Subunit composition of the K_ATP channels that modulate contractility of skeletal muscle during fatigue

ATP-sensitive potassium (K_ATP) channels are among the most expressed ion channels in skeletal muscle sarcolemma. While all K_ATP subunits can be detected in skeletal muscles, transcripts are enriched for KCNJ11 and ABCC9, suggesting that noncanonical Kir6.2/SUR2A assembly may constitute the majority of sarcolemmal K_ATP channels, but there has been no systematic dissection of K_ATP makeup in skeletal muscles. Here, we used a unique collection of murine lines selectively lacking specific channel-forming subunits (knockout, KO), and combined a genetic and pharmacological approach to determine which subunits of K_ATP channels are functionally relevant for skeletal muscle contraction. Under fatiguing conditions, isometric tetanic contraction experiments on murine extensor digitorum longus (EDL) revealed delayed loss of stimulated forces, and significant development of unstimulated forces, in muscles lacking Kir6.2 or SUR2 subunits, whereas loss of the SUR1 subunit did not impact muscle functionality. While pharmacological inhibition of sarcolemmal channels with glibenclamide causes comparable development of unstimulated force in wild-type muscles, acute pharmacological modulators of sarcolemmal K_ATP channels in isolated Kir6.2 or SUR2 KO muscles resulted in no changes in contractility properties, further consistent with no additional sarcolemmal K_ATP channels including Kir6.1 or SUR1 subunits. Our data show that fast-twitch skeletal muscle EDL relies on functional noncanonical K_ATP channels only made by ABCC9 (SUR2) and KCNJ11 (Kir6.2) gene products for contraction and suggest that similar contractile deficits will be present in ABCC9-dependent intellectual disability myopathy syndrome and KCNJ11-dependent congenital hyperinsulinism.

# Information provided
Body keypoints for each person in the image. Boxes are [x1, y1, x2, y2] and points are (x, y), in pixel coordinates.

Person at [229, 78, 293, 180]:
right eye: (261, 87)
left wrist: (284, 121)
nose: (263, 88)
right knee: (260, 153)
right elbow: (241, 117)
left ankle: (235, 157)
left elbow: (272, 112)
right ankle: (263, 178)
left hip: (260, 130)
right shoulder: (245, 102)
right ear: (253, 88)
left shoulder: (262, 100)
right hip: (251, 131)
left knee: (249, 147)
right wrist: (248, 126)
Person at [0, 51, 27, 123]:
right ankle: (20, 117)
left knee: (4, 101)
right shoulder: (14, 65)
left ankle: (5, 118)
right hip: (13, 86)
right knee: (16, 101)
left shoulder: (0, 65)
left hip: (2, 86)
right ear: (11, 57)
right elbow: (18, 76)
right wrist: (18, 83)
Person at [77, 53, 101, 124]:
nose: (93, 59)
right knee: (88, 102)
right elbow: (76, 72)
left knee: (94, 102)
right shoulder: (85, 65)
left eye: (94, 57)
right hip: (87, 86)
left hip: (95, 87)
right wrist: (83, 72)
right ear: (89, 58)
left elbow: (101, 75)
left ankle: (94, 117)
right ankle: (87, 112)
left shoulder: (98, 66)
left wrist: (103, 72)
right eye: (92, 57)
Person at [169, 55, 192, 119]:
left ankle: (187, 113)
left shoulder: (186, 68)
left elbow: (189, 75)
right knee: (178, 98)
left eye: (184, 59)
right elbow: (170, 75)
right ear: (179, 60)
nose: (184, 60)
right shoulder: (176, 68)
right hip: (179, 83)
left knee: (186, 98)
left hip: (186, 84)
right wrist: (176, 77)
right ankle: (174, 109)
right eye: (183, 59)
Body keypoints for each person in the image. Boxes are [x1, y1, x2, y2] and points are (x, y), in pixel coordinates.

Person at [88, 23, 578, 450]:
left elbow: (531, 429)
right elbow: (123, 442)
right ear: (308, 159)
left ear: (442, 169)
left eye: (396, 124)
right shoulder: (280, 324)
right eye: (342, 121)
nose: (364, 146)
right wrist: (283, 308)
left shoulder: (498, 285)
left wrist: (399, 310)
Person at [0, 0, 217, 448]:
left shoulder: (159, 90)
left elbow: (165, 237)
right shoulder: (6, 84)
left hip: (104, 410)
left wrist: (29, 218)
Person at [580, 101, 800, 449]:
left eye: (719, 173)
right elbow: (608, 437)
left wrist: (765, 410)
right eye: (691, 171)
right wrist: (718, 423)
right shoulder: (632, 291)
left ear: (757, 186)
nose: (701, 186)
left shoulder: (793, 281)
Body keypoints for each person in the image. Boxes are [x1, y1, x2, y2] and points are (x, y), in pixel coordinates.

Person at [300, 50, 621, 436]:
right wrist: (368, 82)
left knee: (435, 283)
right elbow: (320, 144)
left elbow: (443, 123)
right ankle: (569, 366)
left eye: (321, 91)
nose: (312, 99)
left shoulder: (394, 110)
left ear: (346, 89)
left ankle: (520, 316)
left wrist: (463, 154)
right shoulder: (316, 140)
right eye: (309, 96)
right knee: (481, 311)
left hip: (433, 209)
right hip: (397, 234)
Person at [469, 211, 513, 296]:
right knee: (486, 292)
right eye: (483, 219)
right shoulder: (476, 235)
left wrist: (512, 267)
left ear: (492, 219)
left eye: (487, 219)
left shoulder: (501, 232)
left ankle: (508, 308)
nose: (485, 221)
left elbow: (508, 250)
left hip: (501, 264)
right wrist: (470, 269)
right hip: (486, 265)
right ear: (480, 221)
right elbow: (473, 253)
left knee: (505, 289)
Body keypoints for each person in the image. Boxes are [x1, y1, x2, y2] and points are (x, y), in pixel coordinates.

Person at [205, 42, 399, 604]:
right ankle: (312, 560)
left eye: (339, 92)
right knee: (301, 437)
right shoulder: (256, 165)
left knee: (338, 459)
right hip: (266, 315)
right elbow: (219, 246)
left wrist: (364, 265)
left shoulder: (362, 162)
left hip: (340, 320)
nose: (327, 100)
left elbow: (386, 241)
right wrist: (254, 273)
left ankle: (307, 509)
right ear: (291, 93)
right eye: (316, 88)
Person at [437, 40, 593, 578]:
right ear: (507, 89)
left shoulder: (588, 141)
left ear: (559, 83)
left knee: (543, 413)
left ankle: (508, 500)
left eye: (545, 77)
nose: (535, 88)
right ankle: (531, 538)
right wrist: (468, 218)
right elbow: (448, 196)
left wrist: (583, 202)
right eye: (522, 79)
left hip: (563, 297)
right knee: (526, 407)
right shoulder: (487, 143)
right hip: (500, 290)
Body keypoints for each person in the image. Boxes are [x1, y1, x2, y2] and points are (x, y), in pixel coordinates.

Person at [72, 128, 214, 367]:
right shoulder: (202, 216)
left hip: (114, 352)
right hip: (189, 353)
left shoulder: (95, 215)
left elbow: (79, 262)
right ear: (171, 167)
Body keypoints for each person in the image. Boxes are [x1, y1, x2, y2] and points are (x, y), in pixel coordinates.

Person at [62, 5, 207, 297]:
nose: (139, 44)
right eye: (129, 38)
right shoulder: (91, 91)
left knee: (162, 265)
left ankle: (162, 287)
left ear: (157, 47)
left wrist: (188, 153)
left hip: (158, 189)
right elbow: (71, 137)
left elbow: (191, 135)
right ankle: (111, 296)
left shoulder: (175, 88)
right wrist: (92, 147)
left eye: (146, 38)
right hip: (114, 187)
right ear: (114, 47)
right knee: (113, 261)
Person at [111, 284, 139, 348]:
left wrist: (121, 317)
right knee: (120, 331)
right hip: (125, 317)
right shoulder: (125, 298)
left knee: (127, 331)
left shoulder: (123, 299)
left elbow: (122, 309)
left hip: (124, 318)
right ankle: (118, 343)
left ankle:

# Action item A
In the abstract on skeletal muscle K_ATP channels, which subunit's loss did not affect muscle function?
# Action item B
Using the abstract on skeletal muscle K_ATP channels, explain why the results with pharmacological modulators in Kir6.2 or SUR2 knockout muscles are taken to rule out additional sarcolemmal K_ATP channels containing Kir6.1 or SUR1.

# Solution A
The SUR1 subunit.

# Solution B
Glibenclamide inhibition of sarcolemmal channels in wild-type muscles produced unstimulated force comparable to that seen in the knockouts. However, acute modulators of sarcolemmal K_ATP channels caused no change in contractility in isolated Kir6.2 or SUR2 knockout muscles. This lack of effect is consistent with no other sarcolemmal K_ATP channels, including Kir6.1 or SUR1 subunits, remaining in those muscles.